Today, Congresswoman Lois Frankel (FL-22), a member of the House Transportation & Infrastructure Committee, announced that the committee authorized several local water infrastructure priorities as part of the bipartisan Water Resources Development Act of 2016 (WRDA). Among these are the Port Everglades expansion project and the Central Everglades Planning Project (CEPP).

“This major bipartisan bill will boost South Florida’s economy and protect one of its most precious natural treasures,” Frankel said. “Port Everglades is a major economic engine and the Everglades provides drinking water to 9 million Floridians.”

Port Everglades is one of the busiest cruise ports in the world and among the most active cargo ports in the United States. Port Everglades must deepen and expand to remain competitive as larger and heavier freight ships travel the waterways.  The expansion, expected to be finished by 2022, would create an estimated 4,700 construction jobs and 1,500 local permanent direct jobs.

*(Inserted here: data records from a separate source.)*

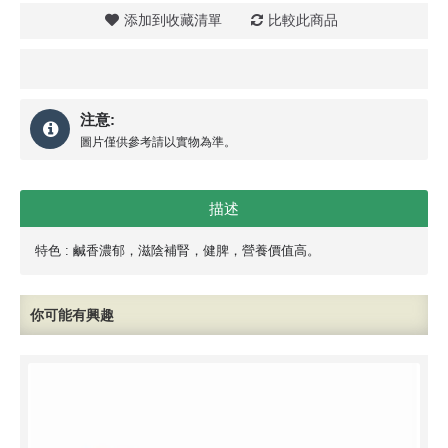
添加到收藏清單
比較此商品
注意:
圖片僅供參考請以實物為準。
描述
特色 : 鹹香濃郁，滋陰補腎，健脾，營養價值高。
你可能有興趣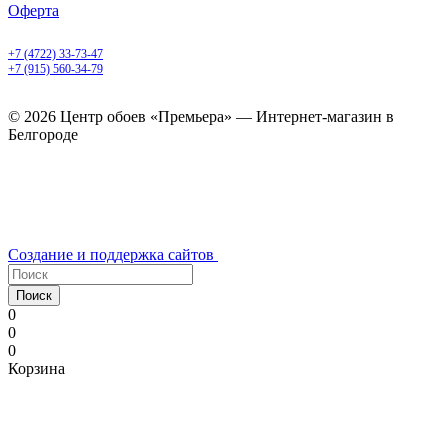
Оферта
Белгород, Белгородский пр-т, 50
+7 (4722) 33-73-47
+7 (915) 560-34-79
ежедневно с 9.00 до 20.00
© 2026 Центр обоев «Премьера» — Интернет-магазин в
Белгороде
Создание и поддержка сайтов
Поиск
0
0
0
Корзина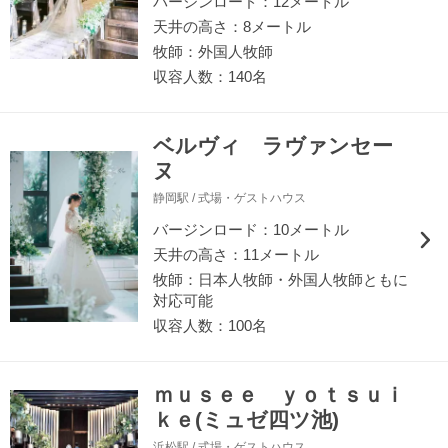
バージンロード：12メートル
天井の高さ：8メートル
牧師：外国人牧師
収容人数：140名
ベルヴィ ラヴァンセー
ヌ
静岡駅 / 式場・ゲストハウス
バージンロード：10メートル
天井の高さ：11メートル
牧師：日本人牧師・外国人牧師ともに
対応可能
収容人数：100名
ｍｕｓｅｅ ｙｏｔｓｕｉ
ｋｅ(ミュゼ四ツ池)
浜松駅 / 式場・ゲストハウス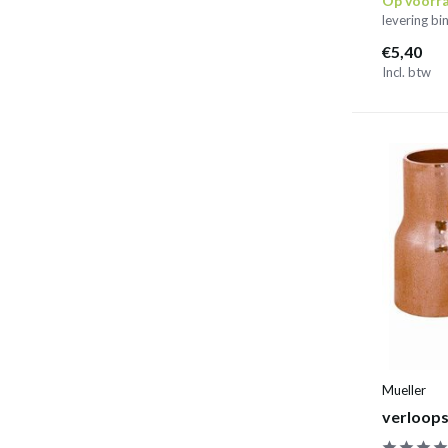
Op voorr
levering b
€5,40
Incl. btw
Mueller
verloops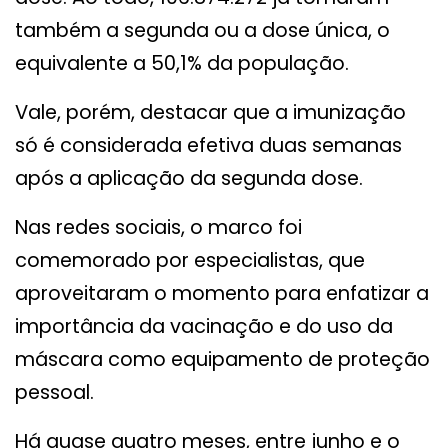
também a segunda ou a dose única, o
equivalente a 50,1% da população.
Vale, porém, destacar que a imunização
só é considerada efetiva duas semanas
após a aplicação da segunda dose.
Nas redes sociais, o marco foi
comemorado por especialistas, que
aproveitaram o momento para enfatizar a
importância da vacinação e do uso da
máscara como equipamento de proteção
pessoal.
Há quase quatro meses, entre junho e o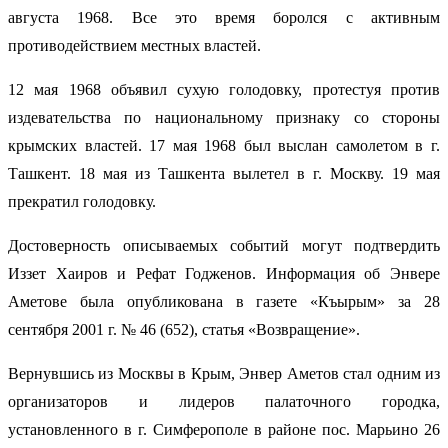
августа 1968. Все это время боролся с активным
противодействием местных властей.
12 мая 1968 объявил сухую голодовку, протестуя против
издевательства по национальному признаку со стороны
крымских властей. 17 мая 1968 был выслан самолетом в г.
Ташкент. 18 мая из Ташкента вылетел в г. Москву. 19 мая
прекратил голодовку.
Достоверность описываемых событий могут подтвердить
Иззет Хаиров и Рефат Годженов. Информация об Энвере
Аметове была опубликована в газете «Къырым» за 28
сентября 2001 г. № 46 (652), статья «Возвращение».
Вернувшись из Москвы в Крым, Энвер Аметов стал одним из
организаторов и лидеров палаточного городка,
установленного в г. Симферополе в районе пос. Марьино 26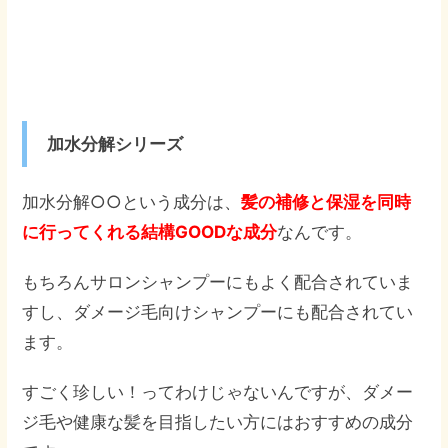
加水分解シリーズ
加水分解○○という成分は、
髪の補修と保湿を同時
に行ってくれる結構GOODな成分
なんです。
もちろんサロンシャンプーにもよく配合されていま
すし、ダメージ毛向けシャンプーにも配合されてい
ます。
すごく珍しい！ってわけじゃないんですが、ダメー
ジ毛や健康な髪を目指したい方にはおすすめの成分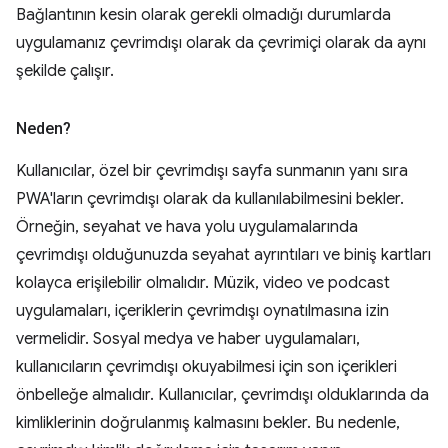
Bağlantının kesin olarak gerekli olmadığı durumlarda
uygulamanız çevrimdışı olarak da çevrimiçi olarak da aynı
şekilde çalışır.
Neden?
Kullanıcılar, özel bir çevrimdışı sayfa sunmanın yanı sıra
PWA'ların çevrimdışı olarak da kullanılabilmesini bekler.
Örneğin, seyahat ve hava yolu uygulamalarında
çevrimdışı olduğunuzda seyahat ayrıntıları ve biniş kartları
kolayca erişilebilir olmalıdır. Müzik, video ve podcast
uygulamaları, içeriklerin çevrimdışı oynatılmasına izin
vermelidir. Sosyal medya ve haber uygulamaları,
kullanıcıların çevrimdışı okuyabilmesi için son içerikleri
önbelleğe almalıdır. Kullanıcılar, çevrimdışı olduklarında da
kimliklerinin doğrulanmış kalmasını bekler. Bu nedenle,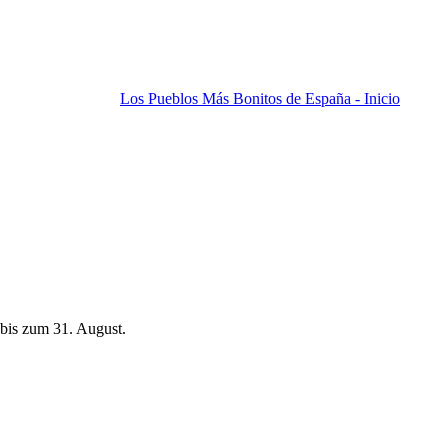
Los Pueblos Más Bonitos de España - Inicio
bis zum 31. August.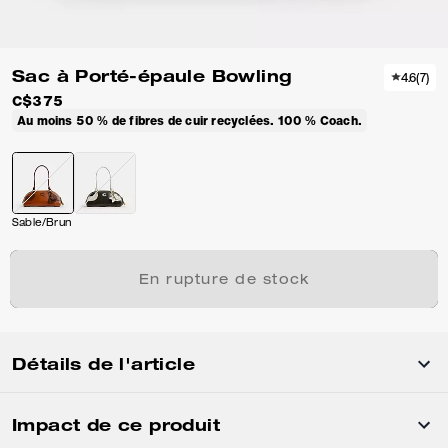
Sac à Porté-épaule Bowling
4.6
(
7
)
C$375
Au moins 50 % de fibres de cuir recyclées. 100 % Coach.
Sable/Brun
En rupture de stock
Détails de l'article
Impact de ce produit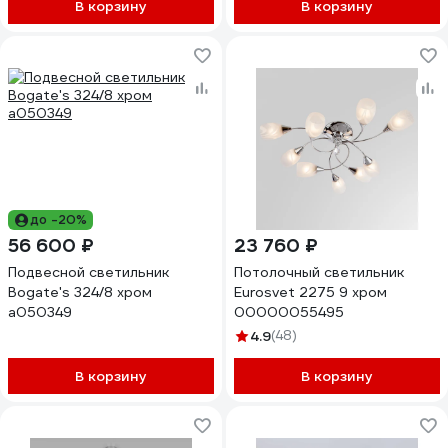
В корзину
В корзину
до -20%
56 600 ₽
23 760 ₽
Подвесной светильник
Потолочный светильник
Bogate's 324/8 хром
Eurosvet 2275 9 хром
a050349
00000055495
4.9
(48)
В корзину
В корзину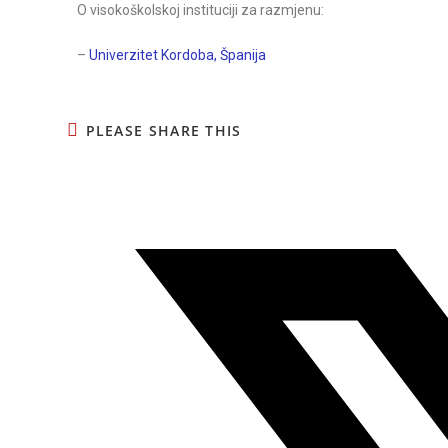
O visokoškolskoj instituciji za razmjenu:
–
Univerzitet Kordoba, Španija
PLEASE SHARE THIS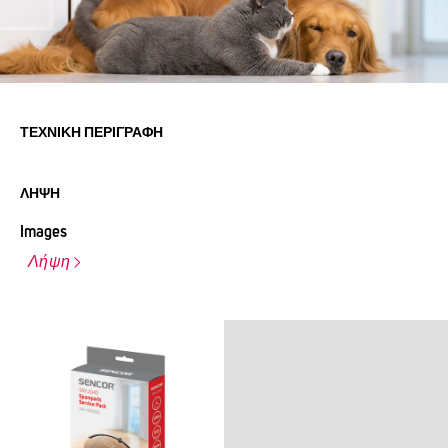
ΤΕΧΝΙΚΉ ΠΕΡΙΓΡΑΦΉ
ΛΉΨΗ
Images
Λήψη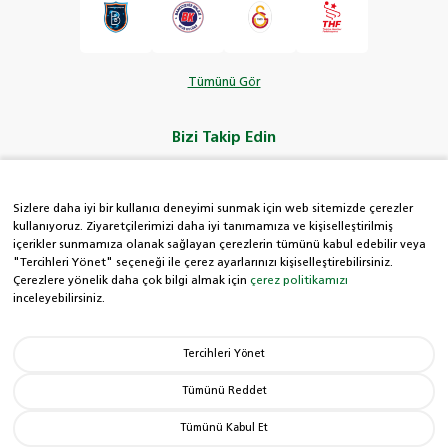
Tümünü Gör
Bizi Takip Edin
Sizlere daha iyi bir kullanıcı deneyimi sunmak için web sitemizde çerezler
kullanıyoruz. Ziyaretçilerimizi daha iyi tanımamıza ve kişiselleştirilmiş
içerikler sunmamıza olanak sağlayan çerezlerin tümünü kabul edebilir veya
HDI Kolay Hat
"Tercihleri Yönet" seçeneği ile çerez ayarlarınızı kişiselleştirebilirsiniz.
Çerezlere yönelik daha çok bilgi almak için
çerez politikamızı
inceleyebilirsiniz.
0850 222 8 434
Tercihleri Yönet
Hak Sahiplerince
Aranmayan Paralar
Tümünü Reddet
Tümünü Kabul Et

CEPP is a $2 billion collection of projects that, together, will direct more water south to the central Everglades, Everglades National Park and Florida Bay, and get water flowing in its natural direction. Everglades restoration will have a major positive impact on Florida’s environment and economy. Over the next 50 years, restoration is estimated to create over 440,000 jobs and increase real estate value by over $16 billion. It will also boost the region’s water quality, natural habitats and open spaces, fishing industries, and tourism.

WRDA authorizes the U.S. Army Corps of Engineers to proceed on important water infrastructure projects all over the country. Next, the Port Everglades expansion project and CEPP can seek federal funds through the President’s budget and Congressional appropriations process. Once the projects receive funding and are included in the Army Corps’ work plan for that fiscal year, they can break ground.